West Midlands Police force could lose up to 1,000 officers, a tenth of its workforce, as it makes cuts of £140 million.

Representatives of the police rank-and-file have warned up to 40,000 police officers could be axed as a result of the spending squeeze.

They said specialist units, such as those who target child abusers and wife beaters, could be hit hardest.

Chief constables have pledged to save as much cash through efficiencies and reform as possible, with the vocal encouragement of the coalition Government.

But many have warned it is impossible to protect all jobs in a sector where the wage bill can form more than 80 per cent of budgets.

Shadow Home Secretary Ed Balls said: “Job losses of this scale go beyond what both the Police Federation and KPMG have so far estimated the spending review will mean for police officer numbers. People are rightly concerned that cuts of this scale and speed will undermine the fight against crime and anti-social behaviour and take reckless risks with the safety of our communities.
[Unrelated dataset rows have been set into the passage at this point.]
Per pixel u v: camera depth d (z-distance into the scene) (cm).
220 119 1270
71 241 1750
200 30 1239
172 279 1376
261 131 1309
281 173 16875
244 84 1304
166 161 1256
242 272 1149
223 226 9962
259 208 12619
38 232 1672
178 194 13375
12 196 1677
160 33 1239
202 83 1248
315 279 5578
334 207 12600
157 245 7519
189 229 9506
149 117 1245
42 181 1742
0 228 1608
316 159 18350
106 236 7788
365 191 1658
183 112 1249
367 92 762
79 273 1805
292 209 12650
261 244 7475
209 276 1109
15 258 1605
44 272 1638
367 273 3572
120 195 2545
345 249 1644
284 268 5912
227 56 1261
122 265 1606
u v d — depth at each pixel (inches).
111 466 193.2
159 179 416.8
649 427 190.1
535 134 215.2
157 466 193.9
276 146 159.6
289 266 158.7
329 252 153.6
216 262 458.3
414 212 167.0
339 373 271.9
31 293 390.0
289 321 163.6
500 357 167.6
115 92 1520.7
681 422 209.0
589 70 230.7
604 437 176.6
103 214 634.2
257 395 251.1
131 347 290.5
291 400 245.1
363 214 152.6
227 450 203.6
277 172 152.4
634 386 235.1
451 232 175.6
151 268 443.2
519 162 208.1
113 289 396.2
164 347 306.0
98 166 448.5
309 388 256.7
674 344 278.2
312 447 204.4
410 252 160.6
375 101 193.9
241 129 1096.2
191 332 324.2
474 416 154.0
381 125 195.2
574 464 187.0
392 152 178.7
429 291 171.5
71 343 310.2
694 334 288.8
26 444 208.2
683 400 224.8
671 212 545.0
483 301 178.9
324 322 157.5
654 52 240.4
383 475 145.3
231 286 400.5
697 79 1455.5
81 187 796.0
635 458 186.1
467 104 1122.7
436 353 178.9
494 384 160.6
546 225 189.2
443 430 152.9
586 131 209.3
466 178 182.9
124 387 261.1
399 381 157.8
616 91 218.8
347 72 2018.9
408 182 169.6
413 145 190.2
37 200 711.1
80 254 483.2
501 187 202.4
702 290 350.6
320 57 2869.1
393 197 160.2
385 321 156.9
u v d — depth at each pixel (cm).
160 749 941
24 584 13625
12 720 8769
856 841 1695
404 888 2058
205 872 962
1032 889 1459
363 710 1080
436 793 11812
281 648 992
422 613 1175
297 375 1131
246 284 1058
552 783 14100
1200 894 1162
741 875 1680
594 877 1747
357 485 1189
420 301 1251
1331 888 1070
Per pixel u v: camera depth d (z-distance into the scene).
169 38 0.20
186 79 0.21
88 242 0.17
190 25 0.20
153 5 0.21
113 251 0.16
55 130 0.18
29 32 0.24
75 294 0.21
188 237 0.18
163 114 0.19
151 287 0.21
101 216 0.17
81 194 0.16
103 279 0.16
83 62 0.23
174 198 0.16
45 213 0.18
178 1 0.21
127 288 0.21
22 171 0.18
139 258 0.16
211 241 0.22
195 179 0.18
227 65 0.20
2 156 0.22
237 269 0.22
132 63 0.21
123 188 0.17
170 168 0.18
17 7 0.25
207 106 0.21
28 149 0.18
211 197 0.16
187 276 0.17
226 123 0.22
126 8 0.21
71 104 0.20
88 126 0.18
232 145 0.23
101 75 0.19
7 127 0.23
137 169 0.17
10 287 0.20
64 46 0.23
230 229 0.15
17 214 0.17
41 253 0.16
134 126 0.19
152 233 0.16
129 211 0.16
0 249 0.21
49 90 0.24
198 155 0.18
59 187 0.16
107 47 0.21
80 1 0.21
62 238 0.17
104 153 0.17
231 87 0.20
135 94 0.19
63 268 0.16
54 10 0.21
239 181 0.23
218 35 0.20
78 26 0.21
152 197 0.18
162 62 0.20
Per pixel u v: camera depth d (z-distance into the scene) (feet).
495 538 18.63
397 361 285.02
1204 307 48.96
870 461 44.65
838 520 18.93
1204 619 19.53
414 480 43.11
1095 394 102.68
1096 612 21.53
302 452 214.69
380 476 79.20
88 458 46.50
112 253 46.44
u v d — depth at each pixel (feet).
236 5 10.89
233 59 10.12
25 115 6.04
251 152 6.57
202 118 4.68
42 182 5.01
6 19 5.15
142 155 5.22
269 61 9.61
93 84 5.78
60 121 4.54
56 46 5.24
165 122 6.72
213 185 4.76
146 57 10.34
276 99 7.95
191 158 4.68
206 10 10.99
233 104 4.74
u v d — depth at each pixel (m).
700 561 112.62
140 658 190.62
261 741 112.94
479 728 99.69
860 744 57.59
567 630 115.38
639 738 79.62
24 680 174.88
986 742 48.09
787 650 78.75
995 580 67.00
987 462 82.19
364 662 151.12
Mr Balls said every police force in the country was now “having to work out the implications of the deep and immediate cuts the Home Secretary has demanded”.

“But by front-loading the cuts in the first two years, the Tory-Lib Dem Government is making it even more difficult for forces to protect the frontline by finding long-term efficiency savings,” he said.

A Home Office spokesman said: “The Home Secretary has been clear from the beginning that it is possible to maintain the visibility and availability of the police on the streets.

“We have a clear plan to cut crime, by reforming the police to make them accountable to their communities, cutting out unnecessary costs, removing the targets and paperwork that keep officers off the beat, restoring officers’ discretion over charging decisions, and giving the police the powers they need to catch and punish offenders.”